Why this experiment?

I received an email asking if bootstrapped results became more significant as n increases.

I think you have have taught me enough that I can have an educated conversation about this stuff now. I understand the merits of using a bootstrap method to estimate the sample mean and the variance within it. (In fact is make more sense the just “randomly”plugging unknowns into a statistical model) Then using the overlap of the histograms to determine the probability the two populations are different. However, In thinking about this I was given some pause. There is no accounting for number of observations which might be good because you can’t “cheat” a pValue by increasing your N. This has a downside as well, I think. Two populations can exist that are different but very similar, using a standard T-Test making enough observations will allow you to be confident that there is a subtle difference but a true difference, whereas bootstrapping would never be able to lead you to this conclusions. Thoughts?

Here’s an experiment to prove that they do.

The data

Let’s consider two normal variables, x and y, with different means and from each select a small sample size an a large sample size.

# Seed the random values
# so that the experiment behaves consistently
set.seed(1)

# Create the data
x_small <- rnorm( n=5, mean=1)
x_big   <- rnorm(n=10, mean=1)

y_small <- rnorm( n=5, mean=0)
y_big   <- rnorm(n=10, mean=0)

T-test

T test should show that a and b are different. But this difference should be more significant when the sample size is larger. Indeed it is.

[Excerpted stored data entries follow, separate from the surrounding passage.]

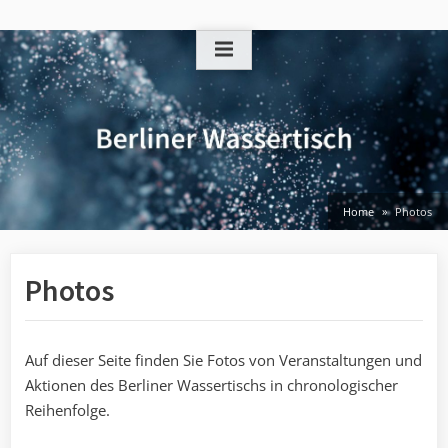
Skip
to
content
Home
Photos
Photos
Auf dieser Seite finden Sie Fotos von Veranstaltungen und
Aktionen des Berliner Wassertischs in chronologischer
Reihenfolge.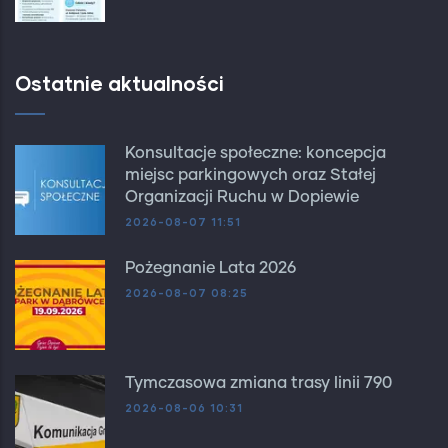
Ostatnie aktualności
Konsultacje społeczne: koncepcja
miejsc parkingowych oraz Stałej
Organizacji Ruchu w Dopiewie
2026-08-07 11:51
Pożegnanie Lata 2026
2026-08-07 08:25
Tymczasowa zmiana trasy linii 790
2026-08-06 10:31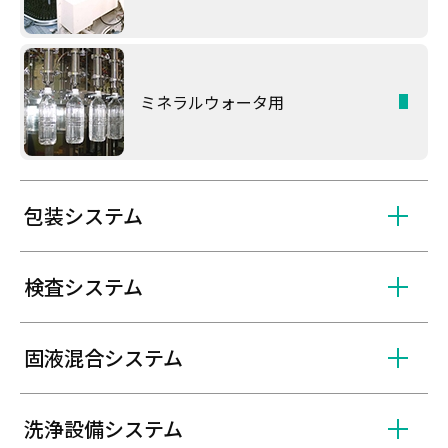
ミネラルウォータ用
包装システム
検査システム
固液混合システム
洗浄設備システム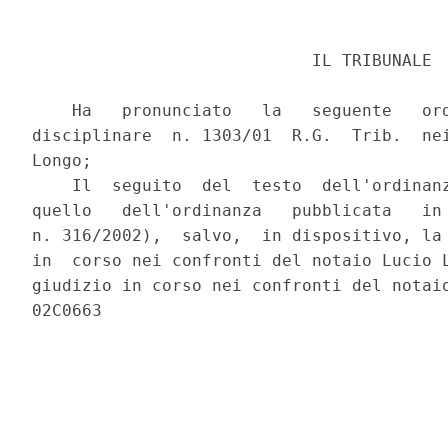
                            IL TRIBUNALE

    Ha   pronunciato   la   seguente   ord
disciplinare  n. 1303/01  R.G.  Trib.  nei
Longo;

    Il  seguito  del  testo  dell'ordinanz
quello   dell'ordinanza   pubblicata   in 
n. 316/2002),  salvo,  in dispositivo, la 
in  corso nei confronti del notaio Lucio L
giudizio in corso nei confronti del notaio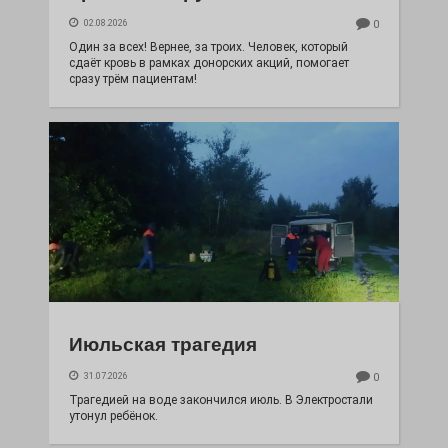
02.08.2026
0
Один за всех! Вернее, за троих. Человек, который
сдаёт кровь в рамках донорских акций, помогает
сразу трём пациентам!
Июльская трагедия
31.07.2026
0
Трагедией на воде закончился июль. В Электростали
утонул ребёнок.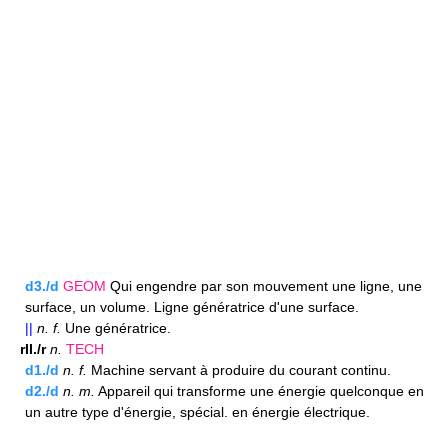
d3./d
GEOM
Qui engendre par son mouvement une ligne, une
surface, un volume. Ligne génératrice d'une surface.
||
n.
f.
Une génératrice.
rII./r
n.
TECH
d1./d
n.
f.
Machine servant à produire du courant continu.
d2./d
n.
m.
Appareil qui transforme une énergie quelconque en
un autre type d'énergie, spécial. en énergie électrique.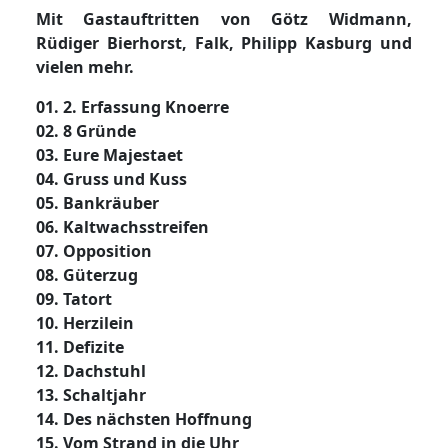
Mit Gastauftritten von Götz Widmann,
Rüdiger Bierhorst, Falk, Philipp Kasburg und
vielen mehr.
01. 2. Erfassung Knoerre
02. 8 Gründe
03. Eure Majestaet
04. Gruss und Kuss
05. Bankräuber
06. Kaltwachsstreifen
07. Opposition
08. Güterzug
09. Tatort
10. Herzilein
11. Defizite
12. Dachstuhl
13. Schaltjahr
14. Des nächsten Hoffnung
15. Vom Strand in die Uhr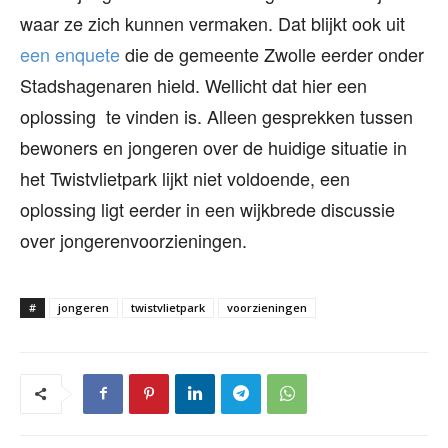
waar ze zich kunnen vermaken. Dat blijkt ook uit
een enquete
die de gemeente Zwolle eerder onder
Stadshagenaren hield. Wellicht dat hier een
oplossing te vinden is. Alleen gesprekken tussen
bewoners en jongeren over de huidige situatie in
het Twistvlietpark lijkt niet voldoende, een
oplossing ligt eerder in een wijkbrede discussie
over jongerenvoorzieningen.
#
jongeren
twistvlietpark
voorzieningen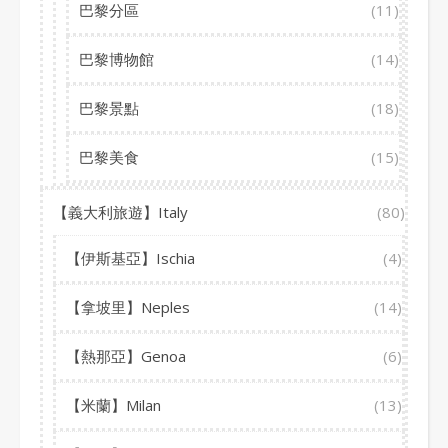
巴黎分區
(11)
巴黎博物館
(14)
巴黎景點
(18)
巴黎美食
(15)
【義大利旅遊】Italy
(80)
【伊斯基亞】Ischia
(4)
【拿坡里】Neples
(14)
【熱那亞】Genoa
(6)
【米蘭】Milan
(13)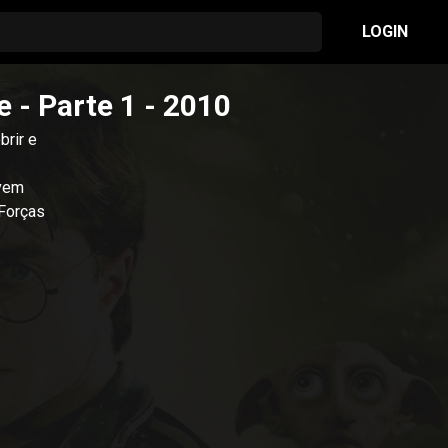
LOGIN
e - Parte 1
- 2010
rir e
evem
 Forças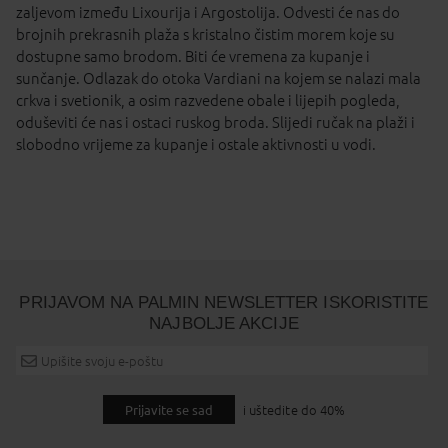
zaljevom između Lixourija i Argostolija. Odvesti će nas do
brojnih prekrasnih plaža s kristalno čistim morem koje su
dostupne samo brodom. Biti će vremena za kupanje i
sunčanje. Odlazak do otoka Vardiani na kojem se nalazi mala
crkva i svetionik, a osim razvedene obale i lijepih pogleda,
oduševiti će nas i ostaci ruskog broda. Slijedi ručak na plaži i
slobodno vrijeme za kupanje i ostale aktivnosti u vodi.
PRIJAVOM NA PALMIN NEWSLETTER ISKORISTITE
NAJBOLJE AKCIJE
Prijavite se sad
i uštedite do 40%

t.test(x=x_big, y=y_big, alternative="greater")$p.value       # p < 0.008151
## [1] 0.008151
t.test(x=x_small, y=y_small, alternative="greater")$p.value   # p < 0.1061
## [1] 0.1061

Bootstrap

Bootstrap should have the same trend, a larger sample size results in more significance.

bootstrap <- function(x, y, n=10000) {
  x_is_bigger = c()
  for(i in 1:n) {
    mean_x <- mean(sample(x, replace=TRUE))
    mean_y <- mean(sample(y, replace=TRUE))
    x_is_bigger <- c(x_is_bigger, mean_x > mean_y)
  }
  p <- 1 - sum(x_is_bigger) / n
  
  p
}

bootstrap(x_small, y_small)  # p < 0.0541
## [1] 0.0541
bootstrap(x_big, y_big)      # p < 0.0032
## [1] 0.0032

Conclusions

Why is bootstrap getting more significant with larger sample sizes? The answer is in the central limit theorem. If you take more samples from a normal distribution their mean will tend to get closer to the true mean. The same is true when you pull bootstrap sample sizes from a larger dataset. The means tend to be closer together.